Procedure Canine GAD65 and IA-2 were amplified by PCR from canine insulinoma DNA tissue and cloned into the vector. Recombinant 35S-methionine-radiolabelled canine GAD65 and IA-2 proteins were used in radioimmunoprecipitation assays to screen sera from 30 newly diagnosed diabetic dogs and 30 control dogs.
Results Four of 30 canine diabetic patients had significant GAD65 autoreactivity compared to controls, and 3 dogs were positive for autoantibodies to IA-2. Two diabetic dogs showed autoreactivity to both.
Author Conclusion Serological reactivity to GAD65 and IA-2 is present in a proportion of diabetic dogs, and in some of these, the pathogenesis of diabetes may be related to an autoimmune response to these antigens.
Inclusions Three figures, 1 table, 28 references.

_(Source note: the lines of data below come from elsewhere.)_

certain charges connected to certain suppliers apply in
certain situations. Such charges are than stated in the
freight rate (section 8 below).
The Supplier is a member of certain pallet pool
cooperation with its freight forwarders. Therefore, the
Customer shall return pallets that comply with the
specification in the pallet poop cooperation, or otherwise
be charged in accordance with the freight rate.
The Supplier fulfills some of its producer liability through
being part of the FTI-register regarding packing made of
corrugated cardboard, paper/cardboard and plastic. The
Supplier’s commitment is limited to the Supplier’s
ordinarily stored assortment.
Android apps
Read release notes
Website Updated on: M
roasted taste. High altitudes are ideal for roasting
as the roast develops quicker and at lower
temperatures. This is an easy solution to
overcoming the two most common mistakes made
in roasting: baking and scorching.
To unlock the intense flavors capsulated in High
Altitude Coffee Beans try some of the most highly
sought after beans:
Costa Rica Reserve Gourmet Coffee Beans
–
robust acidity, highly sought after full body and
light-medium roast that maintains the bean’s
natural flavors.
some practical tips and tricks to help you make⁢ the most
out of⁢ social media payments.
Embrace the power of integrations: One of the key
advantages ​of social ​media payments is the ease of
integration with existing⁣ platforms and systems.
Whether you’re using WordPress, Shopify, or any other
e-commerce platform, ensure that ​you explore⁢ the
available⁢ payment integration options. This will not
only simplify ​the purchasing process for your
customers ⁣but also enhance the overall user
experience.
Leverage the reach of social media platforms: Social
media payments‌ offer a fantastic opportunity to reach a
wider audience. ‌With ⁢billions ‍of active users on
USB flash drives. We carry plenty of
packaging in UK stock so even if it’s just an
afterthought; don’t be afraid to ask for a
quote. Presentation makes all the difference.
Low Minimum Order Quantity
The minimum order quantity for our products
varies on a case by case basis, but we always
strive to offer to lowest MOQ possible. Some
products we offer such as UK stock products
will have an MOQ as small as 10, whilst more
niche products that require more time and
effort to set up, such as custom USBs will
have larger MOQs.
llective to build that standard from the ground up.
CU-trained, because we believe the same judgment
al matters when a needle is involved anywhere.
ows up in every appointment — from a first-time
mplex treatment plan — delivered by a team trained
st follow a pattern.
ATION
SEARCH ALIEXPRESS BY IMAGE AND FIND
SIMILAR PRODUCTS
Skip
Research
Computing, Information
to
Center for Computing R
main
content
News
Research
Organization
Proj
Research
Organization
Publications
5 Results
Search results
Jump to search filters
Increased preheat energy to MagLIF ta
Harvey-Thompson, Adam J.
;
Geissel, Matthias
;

Editor Annotation Canine diabetes clinically resembles human type 1 diabetes in that affected dogs are prone to develop ketoacidosis and require insulin for effective treatment. However, whether diabetes is due to shared pathophysiology in these species is unclear. For example, circulating autoantibodies directed against pancreatic islet antigens are commonly detected in human type 1 diabetics, but evidence for the same phenomenon in dogs is scanty. The study by Davidson et al. has shed new light on the presence of islet cell autoantibodies in canine diabetes. The authors examined newly diagnosed diabetic dogs for the presence of circulating autoantibodies against GAD65 and IA-2 proteins, which are also targeted in human type 1 diabetics. The assay used by Davidson et al. employed canine-specific proteins to capture autoantibodies, which improved assay specificity. Autoantibodies against 1 or both proteins were detected
in 5 of the 30 dogs tested, which suggests and immune component may be involved in diabetes pathogenesis, at least in some dogs. The finding that only about 15% of dogs had autoantibodies is not too surprising, considering the study population was unselected with respect to diabetes etiology. It is important to remember that while canine diabetes is a clinically homogeneous disorder, it is likely a heterogeneous disease with respect to pathogenesis. Further, despite the impression given by textbooks and review articles, the prevalence of autoimmunity in the overall population of canine diabetics is not known. Many questions remain to be investigated regarding the role of autoimmunity in the genesis of canine diabetes. The current study provides a useful starting point from which to pursue these questions. (TS) Davison LJ, Weenink SM, Christie MR, et al. Autoantibodies in GAD65 and IA-2 in canine diabetes mellitus. Vet Immunol Immunopathol (2008), doi:10.1016/j.vetimm.2008.06.016 (electronic version prior to publication).